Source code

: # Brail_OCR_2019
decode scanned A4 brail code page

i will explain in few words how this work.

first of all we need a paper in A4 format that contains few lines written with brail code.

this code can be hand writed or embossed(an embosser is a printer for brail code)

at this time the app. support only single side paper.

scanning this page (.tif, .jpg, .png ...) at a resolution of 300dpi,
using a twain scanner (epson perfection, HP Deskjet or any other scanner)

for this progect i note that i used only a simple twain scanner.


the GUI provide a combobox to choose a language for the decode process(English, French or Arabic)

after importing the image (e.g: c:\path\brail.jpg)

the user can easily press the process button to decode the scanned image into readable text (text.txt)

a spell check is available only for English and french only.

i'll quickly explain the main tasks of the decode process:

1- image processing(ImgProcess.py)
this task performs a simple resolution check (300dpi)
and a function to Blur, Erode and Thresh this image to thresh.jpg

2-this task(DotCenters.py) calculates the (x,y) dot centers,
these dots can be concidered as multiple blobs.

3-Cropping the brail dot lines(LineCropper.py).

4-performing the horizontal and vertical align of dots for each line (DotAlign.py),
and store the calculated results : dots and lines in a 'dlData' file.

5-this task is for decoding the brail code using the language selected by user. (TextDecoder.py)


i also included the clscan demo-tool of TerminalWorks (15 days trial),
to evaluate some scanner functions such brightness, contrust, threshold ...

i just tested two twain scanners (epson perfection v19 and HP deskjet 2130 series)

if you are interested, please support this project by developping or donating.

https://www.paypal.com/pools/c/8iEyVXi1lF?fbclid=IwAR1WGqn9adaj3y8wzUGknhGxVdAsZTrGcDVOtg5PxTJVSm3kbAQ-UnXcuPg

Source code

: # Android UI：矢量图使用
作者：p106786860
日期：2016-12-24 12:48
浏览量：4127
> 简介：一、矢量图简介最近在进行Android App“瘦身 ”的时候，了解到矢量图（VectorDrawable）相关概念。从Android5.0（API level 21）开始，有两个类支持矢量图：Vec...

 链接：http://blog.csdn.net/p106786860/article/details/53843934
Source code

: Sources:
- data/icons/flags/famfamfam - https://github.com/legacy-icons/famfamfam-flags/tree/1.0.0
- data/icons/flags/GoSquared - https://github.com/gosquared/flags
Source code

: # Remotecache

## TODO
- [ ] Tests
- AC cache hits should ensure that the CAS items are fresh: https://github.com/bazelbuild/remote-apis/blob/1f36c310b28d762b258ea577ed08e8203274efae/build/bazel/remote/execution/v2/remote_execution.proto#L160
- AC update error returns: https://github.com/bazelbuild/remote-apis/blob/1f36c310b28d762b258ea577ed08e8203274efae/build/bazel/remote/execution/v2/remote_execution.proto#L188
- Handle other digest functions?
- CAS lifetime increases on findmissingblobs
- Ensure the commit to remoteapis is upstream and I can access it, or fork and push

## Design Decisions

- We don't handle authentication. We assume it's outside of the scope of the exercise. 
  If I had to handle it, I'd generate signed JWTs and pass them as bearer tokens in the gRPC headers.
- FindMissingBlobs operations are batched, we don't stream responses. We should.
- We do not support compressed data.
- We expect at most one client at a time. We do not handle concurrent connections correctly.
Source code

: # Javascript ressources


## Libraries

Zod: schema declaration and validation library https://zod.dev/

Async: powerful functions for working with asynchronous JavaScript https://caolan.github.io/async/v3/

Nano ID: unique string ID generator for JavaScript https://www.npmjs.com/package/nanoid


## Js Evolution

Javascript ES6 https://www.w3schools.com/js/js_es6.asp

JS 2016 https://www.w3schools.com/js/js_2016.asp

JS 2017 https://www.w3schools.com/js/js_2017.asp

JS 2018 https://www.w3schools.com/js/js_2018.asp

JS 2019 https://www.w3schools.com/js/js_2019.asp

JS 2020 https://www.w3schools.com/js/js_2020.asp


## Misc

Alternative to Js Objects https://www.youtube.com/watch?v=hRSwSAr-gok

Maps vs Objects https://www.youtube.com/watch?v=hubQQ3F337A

**TASK DESCRIPTION:** Using the entries above, extract exactly the span from the line with "3-Cropping the brail" to the line with "5-this task is", both lines included; leave out everything else.

**ANSWER TO THE PROBLEM:**
3-Cropping the brail dot lines(LineCropper.py).

4-performing the horizontal and vertical align of dots for each line (DotAlign.py),
and store the calculated results : dots and lines in a 'dlData' file.

5-this task is for decoding the brail code using the language selected by user. (TextDecoder.py)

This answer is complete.